Fred Touchette, manager security research at web and email security company AppRiver looks back and reflects that "the fact that the file had a hidden double extension was due to how Windows operating systems interpreted the filenames at the time of reading them (from left to right and stopping after the first period it came across), thereby hiding the rest of the filename and its true file type." This was partly responsible for the huge success of the propagation of the worm, along with the human curse of curiosity when faced with something purporting to be a love letter. "Once executed, The Love Bug would replace the majority of files on its new host computer with copies of itself and would then go as far as to place itself in the Windows Registry to make sure it ran at every startup" Touchette continues "the worm would also propagate by sending its malicious payload to every contact in the infected machine’s contact list, which allowed it to travel quickly and spread across borders in a matter of hours."
One of the things that we noticed pretty quickly about the Love Bug was that while the security industry was struggling to keep a lid on the thing, variants soon started to appear. These were essentially copycat versions that had been tweaked a little and re-written in the local language. Love Bug really heralded the dawn of the malware family, and that has not changed since. What has changed is the way that threats are now distributed. Reliance upon malware remains within the phishing and advanced persistent threat zones, but as Touchette explains that is just one of the arrows in the threat quiver. "Internet worm can seek out attached media devices or traverse network shares. Or in the case of Stuxnet, even jump onto an air-gapped network and make its way through very specific industrial control systems" he says, continuing we still see these types of cyber tricks that attempt to manipulate users’ heart strings and encourage rash decisions. Such attacks can –and do- propagate quickly over social media as well as other, more traditional methods such as email and infected websites."

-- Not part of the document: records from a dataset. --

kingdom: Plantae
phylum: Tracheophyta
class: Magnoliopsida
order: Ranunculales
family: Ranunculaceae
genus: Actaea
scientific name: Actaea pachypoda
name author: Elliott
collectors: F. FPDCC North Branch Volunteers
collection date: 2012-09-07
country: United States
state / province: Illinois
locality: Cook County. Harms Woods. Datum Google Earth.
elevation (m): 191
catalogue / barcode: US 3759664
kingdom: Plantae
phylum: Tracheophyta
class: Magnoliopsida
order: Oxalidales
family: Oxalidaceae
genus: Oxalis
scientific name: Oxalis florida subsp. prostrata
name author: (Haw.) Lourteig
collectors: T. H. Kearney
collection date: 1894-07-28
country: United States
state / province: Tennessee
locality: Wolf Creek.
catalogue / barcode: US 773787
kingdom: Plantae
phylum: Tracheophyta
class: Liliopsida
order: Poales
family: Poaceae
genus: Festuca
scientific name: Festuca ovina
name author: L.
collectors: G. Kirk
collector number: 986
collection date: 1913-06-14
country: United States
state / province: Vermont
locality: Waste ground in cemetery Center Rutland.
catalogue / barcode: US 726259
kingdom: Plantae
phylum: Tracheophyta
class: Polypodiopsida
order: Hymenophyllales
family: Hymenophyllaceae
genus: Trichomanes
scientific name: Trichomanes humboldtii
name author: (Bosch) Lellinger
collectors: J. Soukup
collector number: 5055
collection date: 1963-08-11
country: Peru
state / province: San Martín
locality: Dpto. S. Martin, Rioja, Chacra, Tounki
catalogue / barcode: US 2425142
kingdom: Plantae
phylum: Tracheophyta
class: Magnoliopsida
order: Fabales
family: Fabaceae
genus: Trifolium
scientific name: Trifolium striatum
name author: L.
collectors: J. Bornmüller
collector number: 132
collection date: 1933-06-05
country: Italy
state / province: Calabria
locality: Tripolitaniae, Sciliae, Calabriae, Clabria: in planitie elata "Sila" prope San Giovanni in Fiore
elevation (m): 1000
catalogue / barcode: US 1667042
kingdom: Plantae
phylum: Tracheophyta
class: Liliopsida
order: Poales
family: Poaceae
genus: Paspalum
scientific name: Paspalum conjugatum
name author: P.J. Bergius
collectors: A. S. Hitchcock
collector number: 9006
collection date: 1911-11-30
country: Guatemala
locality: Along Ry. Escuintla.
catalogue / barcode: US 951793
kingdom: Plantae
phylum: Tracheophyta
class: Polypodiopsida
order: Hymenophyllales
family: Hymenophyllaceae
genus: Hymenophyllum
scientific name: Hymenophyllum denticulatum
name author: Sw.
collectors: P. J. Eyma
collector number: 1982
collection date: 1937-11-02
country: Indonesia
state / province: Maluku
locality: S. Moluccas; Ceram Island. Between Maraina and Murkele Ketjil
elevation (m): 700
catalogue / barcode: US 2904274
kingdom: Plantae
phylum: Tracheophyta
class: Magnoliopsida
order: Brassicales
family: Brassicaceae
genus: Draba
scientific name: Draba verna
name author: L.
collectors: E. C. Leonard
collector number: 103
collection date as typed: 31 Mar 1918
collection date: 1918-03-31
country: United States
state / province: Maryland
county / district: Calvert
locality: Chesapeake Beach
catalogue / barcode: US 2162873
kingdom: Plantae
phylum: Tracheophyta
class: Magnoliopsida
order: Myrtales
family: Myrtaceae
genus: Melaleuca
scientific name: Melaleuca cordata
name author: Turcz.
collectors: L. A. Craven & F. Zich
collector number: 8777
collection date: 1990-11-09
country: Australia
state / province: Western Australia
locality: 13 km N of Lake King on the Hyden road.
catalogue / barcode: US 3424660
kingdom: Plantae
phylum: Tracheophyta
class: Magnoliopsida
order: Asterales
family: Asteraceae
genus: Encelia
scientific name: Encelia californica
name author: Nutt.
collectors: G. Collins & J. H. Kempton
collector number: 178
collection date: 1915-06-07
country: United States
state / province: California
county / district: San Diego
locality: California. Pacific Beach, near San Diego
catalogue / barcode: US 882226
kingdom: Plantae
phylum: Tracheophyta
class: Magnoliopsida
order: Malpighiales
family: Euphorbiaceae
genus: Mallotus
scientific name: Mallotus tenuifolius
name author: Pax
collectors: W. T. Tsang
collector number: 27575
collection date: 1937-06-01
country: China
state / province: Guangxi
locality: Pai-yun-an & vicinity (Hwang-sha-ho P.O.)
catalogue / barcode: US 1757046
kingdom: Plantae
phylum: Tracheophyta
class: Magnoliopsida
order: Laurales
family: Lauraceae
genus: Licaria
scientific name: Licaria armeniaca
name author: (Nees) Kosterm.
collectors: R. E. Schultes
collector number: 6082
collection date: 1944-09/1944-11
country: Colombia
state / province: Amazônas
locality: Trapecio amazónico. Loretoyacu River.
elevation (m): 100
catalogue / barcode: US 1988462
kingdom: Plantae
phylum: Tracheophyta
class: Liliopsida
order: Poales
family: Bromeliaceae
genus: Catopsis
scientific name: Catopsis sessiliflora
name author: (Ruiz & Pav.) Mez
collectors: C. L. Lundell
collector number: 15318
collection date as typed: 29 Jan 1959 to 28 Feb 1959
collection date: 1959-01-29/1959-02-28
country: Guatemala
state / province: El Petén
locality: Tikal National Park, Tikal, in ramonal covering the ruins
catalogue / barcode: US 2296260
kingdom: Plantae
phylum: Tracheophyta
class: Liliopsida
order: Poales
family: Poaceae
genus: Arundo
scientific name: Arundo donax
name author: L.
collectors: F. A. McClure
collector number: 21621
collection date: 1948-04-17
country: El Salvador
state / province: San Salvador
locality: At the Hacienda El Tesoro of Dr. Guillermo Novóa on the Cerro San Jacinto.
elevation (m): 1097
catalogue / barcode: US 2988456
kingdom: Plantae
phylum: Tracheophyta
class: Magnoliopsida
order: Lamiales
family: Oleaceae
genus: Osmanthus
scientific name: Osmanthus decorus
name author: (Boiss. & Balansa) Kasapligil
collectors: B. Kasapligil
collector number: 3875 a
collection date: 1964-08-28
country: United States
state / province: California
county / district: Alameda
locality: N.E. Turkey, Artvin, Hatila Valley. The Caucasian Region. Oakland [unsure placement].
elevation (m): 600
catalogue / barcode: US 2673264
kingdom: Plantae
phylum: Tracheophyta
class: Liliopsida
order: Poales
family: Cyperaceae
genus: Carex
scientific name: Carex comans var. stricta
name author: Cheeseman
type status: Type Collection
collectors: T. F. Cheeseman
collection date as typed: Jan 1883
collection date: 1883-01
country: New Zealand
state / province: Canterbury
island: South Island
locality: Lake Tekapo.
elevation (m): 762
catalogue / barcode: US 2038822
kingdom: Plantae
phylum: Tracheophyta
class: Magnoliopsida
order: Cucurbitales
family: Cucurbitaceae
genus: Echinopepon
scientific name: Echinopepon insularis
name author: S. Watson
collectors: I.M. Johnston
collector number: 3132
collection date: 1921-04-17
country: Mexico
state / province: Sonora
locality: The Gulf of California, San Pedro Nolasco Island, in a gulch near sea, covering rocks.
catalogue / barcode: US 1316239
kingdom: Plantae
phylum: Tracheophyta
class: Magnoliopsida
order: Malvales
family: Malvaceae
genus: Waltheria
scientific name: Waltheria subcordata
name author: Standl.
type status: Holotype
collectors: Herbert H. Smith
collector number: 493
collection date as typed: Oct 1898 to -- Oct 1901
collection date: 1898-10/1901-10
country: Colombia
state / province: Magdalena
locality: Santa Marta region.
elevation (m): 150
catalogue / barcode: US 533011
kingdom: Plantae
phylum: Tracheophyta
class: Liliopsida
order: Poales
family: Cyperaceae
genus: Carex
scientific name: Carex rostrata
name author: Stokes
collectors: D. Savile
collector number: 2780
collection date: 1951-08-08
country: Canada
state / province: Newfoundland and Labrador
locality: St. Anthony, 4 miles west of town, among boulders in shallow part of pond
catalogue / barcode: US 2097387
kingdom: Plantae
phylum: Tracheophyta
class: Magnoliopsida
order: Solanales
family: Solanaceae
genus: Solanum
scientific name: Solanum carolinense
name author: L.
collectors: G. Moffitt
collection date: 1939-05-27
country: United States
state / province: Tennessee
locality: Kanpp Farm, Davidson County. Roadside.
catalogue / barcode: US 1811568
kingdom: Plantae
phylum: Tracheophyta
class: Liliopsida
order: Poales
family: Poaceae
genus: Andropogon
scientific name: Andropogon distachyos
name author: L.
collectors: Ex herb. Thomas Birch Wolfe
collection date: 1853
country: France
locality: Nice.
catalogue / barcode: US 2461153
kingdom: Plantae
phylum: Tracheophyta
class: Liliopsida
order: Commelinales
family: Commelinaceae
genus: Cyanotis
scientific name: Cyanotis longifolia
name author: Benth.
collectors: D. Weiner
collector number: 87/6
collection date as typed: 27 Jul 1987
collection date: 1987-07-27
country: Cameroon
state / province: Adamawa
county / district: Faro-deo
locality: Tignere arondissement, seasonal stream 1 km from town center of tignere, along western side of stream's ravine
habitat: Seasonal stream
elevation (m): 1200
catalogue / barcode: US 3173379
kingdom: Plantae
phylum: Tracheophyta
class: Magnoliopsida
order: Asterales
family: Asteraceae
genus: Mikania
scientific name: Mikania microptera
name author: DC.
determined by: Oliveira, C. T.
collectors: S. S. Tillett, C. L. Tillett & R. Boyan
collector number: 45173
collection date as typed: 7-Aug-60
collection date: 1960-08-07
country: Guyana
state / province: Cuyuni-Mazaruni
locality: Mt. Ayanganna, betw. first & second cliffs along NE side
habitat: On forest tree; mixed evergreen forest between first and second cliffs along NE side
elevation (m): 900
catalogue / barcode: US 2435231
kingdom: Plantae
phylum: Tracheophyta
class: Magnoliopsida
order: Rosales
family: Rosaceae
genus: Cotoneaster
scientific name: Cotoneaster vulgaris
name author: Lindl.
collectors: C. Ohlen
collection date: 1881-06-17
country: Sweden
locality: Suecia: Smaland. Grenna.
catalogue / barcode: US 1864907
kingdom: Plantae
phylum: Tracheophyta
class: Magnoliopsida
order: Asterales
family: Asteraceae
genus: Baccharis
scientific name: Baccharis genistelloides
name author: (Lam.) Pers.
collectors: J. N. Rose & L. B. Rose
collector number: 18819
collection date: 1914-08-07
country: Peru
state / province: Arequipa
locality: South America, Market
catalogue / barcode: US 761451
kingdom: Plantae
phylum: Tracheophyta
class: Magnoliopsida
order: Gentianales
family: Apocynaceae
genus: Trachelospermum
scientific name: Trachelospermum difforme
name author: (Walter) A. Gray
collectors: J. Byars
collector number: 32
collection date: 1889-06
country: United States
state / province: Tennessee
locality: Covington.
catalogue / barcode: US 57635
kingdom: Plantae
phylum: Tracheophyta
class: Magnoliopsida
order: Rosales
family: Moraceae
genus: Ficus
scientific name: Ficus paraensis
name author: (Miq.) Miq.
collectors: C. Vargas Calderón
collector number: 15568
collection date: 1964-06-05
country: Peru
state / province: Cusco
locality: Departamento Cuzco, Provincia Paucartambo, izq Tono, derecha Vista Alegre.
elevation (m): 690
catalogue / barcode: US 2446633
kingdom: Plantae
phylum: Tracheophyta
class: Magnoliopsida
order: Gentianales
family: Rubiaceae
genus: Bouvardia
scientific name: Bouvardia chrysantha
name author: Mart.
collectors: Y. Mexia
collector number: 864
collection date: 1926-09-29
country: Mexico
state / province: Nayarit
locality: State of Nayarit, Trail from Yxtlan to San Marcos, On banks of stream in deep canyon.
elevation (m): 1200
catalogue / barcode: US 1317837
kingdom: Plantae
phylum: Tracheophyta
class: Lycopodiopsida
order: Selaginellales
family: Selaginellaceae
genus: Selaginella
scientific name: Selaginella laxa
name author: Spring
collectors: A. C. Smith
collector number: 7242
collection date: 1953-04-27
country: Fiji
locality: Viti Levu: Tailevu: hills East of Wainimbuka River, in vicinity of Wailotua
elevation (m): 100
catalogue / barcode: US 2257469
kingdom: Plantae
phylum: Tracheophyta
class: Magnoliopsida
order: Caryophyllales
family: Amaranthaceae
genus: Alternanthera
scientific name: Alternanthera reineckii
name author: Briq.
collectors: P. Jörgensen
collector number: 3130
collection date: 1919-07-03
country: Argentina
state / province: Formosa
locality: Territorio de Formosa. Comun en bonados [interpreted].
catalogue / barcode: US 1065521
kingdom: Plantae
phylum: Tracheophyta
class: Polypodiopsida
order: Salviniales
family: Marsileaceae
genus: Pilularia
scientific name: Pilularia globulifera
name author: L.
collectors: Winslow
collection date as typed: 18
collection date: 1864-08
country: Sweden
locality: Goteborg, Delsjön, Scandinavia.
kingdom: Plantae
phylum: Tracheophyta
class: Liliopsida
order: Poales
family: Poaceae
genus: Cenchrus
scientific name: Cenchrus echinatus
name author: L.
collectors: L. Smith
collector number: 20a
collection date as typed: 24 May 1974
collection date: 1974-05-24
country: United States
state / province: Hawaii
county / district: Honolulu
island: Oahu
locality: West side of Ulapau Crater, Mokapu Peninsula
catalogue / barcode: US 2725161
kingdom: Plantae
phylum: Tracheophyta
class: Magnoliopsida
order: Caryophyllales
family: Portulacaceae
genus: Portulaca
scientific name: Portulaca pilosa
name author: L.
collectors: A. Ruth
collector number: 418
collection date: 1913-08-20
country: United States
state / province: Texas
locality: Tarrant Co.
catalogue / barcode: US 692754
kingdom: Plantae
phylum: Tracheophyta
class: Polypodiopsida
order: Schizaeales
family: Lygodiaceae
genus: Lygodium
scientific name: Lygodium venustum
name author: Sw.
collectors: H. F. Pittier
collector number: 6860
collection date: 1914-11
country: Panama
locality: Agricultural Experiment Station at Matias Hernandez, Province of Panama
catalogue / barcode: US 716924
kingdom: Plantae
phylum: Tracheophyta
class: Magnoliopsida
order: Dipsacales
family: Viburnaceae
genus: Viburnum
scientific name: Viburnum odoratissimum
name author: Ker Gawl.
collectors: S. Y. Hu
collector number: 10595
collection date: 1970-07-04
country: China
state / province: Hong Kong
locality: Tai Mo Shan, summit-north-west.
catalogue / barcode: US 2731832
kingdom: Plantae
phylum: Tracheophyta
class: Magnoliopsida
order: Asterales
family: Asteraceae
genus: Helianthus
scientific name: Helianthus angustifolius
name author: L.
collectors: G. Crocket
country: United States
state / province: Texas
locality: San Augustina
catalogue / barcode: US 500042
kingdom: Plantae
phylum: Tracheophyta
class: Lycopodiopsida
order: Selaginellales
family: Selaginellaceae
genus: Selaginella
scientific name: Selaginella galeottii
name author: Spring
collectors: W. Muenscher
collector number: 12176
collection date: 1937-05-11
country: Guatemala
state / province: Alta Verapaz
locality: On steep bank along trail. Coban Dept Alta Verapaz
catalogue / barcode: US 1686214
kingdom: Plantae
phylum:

Perhaps the most worrying change between then and now is that when Love Bug hit the headlines there were only around 350 million people on the Internet whereas now there are at well over a billion regular users just on Facebook alone. The total number of Internet users varies depending on which stats you believe, but more than 3 billion is a generally accepted figure. That's an awful lot of opportunities for malware to exploit. Thankfully the security landscape has matured just as the threatscape has evolved, and there are much more advanced methods in place to stop the spread of another Love Bug. Unfortunately, the most effective method of preventing infection remains a moving target that always appears to be just out of reach; namely user education.